+++ Selection +++

Rating Corner | Adhering to Your Emergency-Procedures Hard Deck

By Ron Bell

The Rating Corner
Thursday, October 29, 2020

The USPA Instructor Rating Manual states in T3—Tandem Method, Section 3-4, F—Tandem Emergencies: “In the event of a main canopy malfunction, decide and act by 3,000 feet to cut away and deploy reserve.”

This recommended minimum decision altitude exists to give the tandem instructor enough time and altitude to perform emergency procedures with the highest probability of a successful outcome. The altitude not only serves as a minimum reserve deployment altitude to prevent an automatic activation device activation during cutaway, but also serves to provide the tandem instructor enough time to navigate to an appropriate obstacle-free landing area and prepare for landing. The concept of a minimum decision altitude has been the backbone of skydiving safety protocols for decades and has proven successful time and time again.

Today, however, we are seeing a growing trend of skydivers, including tandem instructors, violating their minimum decision altitudes while under malfunctioning main parachutes. This phenomenon tends to occur for one or both of two reasons:

  •  Loss of altitude awareness
  •  Attempting to fix a malfunctioning main parachute below the established hard deck

While loss of altitude awareness can certainly be identified as a contributing factor in tandem skydiving incidents, of equal concern is the tandem instructor population’s choice to ride their malfunctioning main parachutes through their decision altitudes in a continuing attempt to fix them. For some tandem instructors, it appears to have become a badge of honor to not cut away at their 3,000-foot decision altitude but ride through it and continue to attempt to fix the problem. This is particularly common with line twists and tension knots, as these tend to be low-speed malfunctions that appear to require only a small change in the parachute’s configuration to correct.

This behavior must stop. Period.

+++

## Problems to solve:
• a. Duplicate the part of the tandem emergency article that opens with the words containing "By Ron Bell" and closes with "and time again.".
• b. According to the tandem emergency article, by what altitude does the USPA Instructor Rating Manual say to decide and act to cut away and deploy the reserve after a main canopy malfunction?
• c. Write the next part of the article on tandem decision altitudes, starting after its final sentence.

+++ Collected data +++

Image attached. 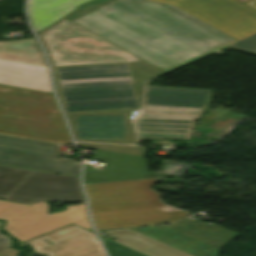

+++

## Task results:
• a.
By Ron Bell

The Rating Corner
Thursday, October 29, 2020

The USPA Instructor Rating Manual states in T3—Tandem Method, Section 3-4, F—Tandem Emergencies: “In the event of a main canopy malfunction, decide and act by 3,000 feet to cut away and deploy reserve.”

This recommended minimum decision altitude exists to give the tandem instructor enough time and altitude to perform emergency procedures with the highest probability of a successful outcome. The altitude not only serves as a minimum reserve deployment altitude to prevent an automatic activation device activation during cutaway, but also serves to provide the tandem instructor enough time to navigate to an appropriate obstacle-free landing area and prepare for landing. The concept of a minimum decision altitude has been the backbone of skydiving safety protocols for decades and has proven successful time and time again.

• b. By 3,000 feet.

• c.
All too often, tandem instructors pass through their decision altitudes with their problems uncorrected, leaving them to initiate their cutaway procedures low. Thankfully, this decision rarely causes a deployment below the altitude needed for the reserve to successfully deploy, but it often puts the tandem pair in an initial open-canopy position that is low to the ground, leaving them with limited landing options. In the worst case, a tandem instructor spends so much time attempting to fix a main parachute below their 3,000-foot AGL decision altitude, that by the time they realize they cannot fix it, they are so low that they have taken away any reasonable chance for a cutaway and reserve deployment that results in a successful outcome.

An old saying common with aircraft pilots goes something like this: “The two most useless things are the runway behind you and the altitude above you.” While tandem parachutes have no need for runways, every foot of altitude at or above 3,000 feet gives the tandem instructor the most valuable asset they have to work with in an emergency: altitude that translates into time to act. Such time may prove critical for allowing the instructor to fix problems that may occur during reserve deployment and also to identify and navigate to a safe landing area on or off the drop zone.

We are asking USPA Tandem Instructor rating holders to make a renewed pledge to strictly adhere to all recommended decision altitudes, including a minimum opening altitude of 5,000 feet AGL and a minimum decision altitude of 3,000 feet AGL for emergency-procedure action, which is critical for tandem safety.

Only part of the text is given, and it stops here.